From b0f897c84f610b7c50c9e5610d7e43e773fb6953 Mon Sep 17 00:00:00 2001
From: John Pearson <jmxpearson@gmail.com>
Date: Wed, 27 May 2026 21:46:29 -0400
Subject: [PATCH 06/15] plot_drives: configurable --model-dir / --data-dir

Lets the learned-vs-true-drives comparison target any checkpoint and gabo
dataset, not just the conventional <out-dir>/{model/arneodo,gabo_data} layout
(matches the same options on plot_autonomous.py).

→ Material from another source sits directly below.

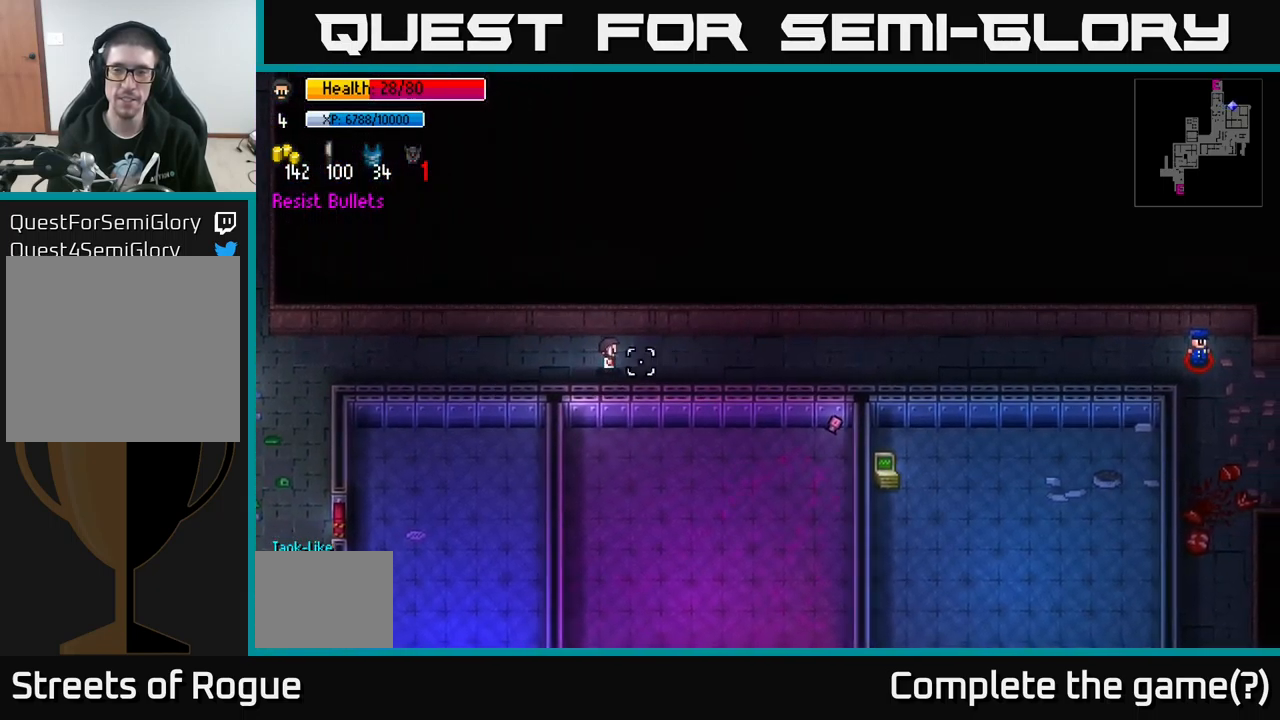
{"buttons": [], "left_stick": "right", "right_stick": "center", "events": [[150, "B", "down"], [250, "B", "up"]]}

Co-Authored-By: Claude Opus 4.7 (1M context) <noreply@anthropic.com>
---
 examples/plot_drives.py | 6 ++++--
 1 file changed, 4 insertions(+), 2 deletions(-)

diff --git a/examples/plot_drives.py b/examples/plot_drives.py
index 208f6d0..67dade9 100644
--- a/examples/plot_drives.py
+++ b/examples/plot_drives.py
@@ -63,11 +63,13 @@ def main():
     parser.add_argument("--pad-ms", type=float, default=20.0, help="window padding each side (ms)")
     parser.add_argument("--cutoff-hz", type=float, default=50.0,
                         help="low-pass cutoff for the learned drives' slow component")
+    parser.add_argument("--model-dir", default=None, help="checkpoint dir (default <out-dir>/model/arneodo)")
+    parser.add_argument("--data-dir", default=None, help="gabo data dir (default <out-dir>/gabo_data)")
     args = parser.parse_args()
 
     out_dir = os.path.abspath(args.out_dir)
-    data_dir = os.path.join(out_dir, "gabo_data")
-    model_dir = os.path.join(out_dir, "model", "arneodo")
+    data_dir = os.path.abspath(args.data_dir) if args.data_dir else os.path.join(out_dir, "gabo_data")
+    model_dir = os.path.abspath(args.model_dir) if args.model_dir else os.path.join(out_dir, "model", "arneodo")
     tag = f"gabo_artificial_{args.voc}"
 
     model, _, _, epoch = load_model(model_dir)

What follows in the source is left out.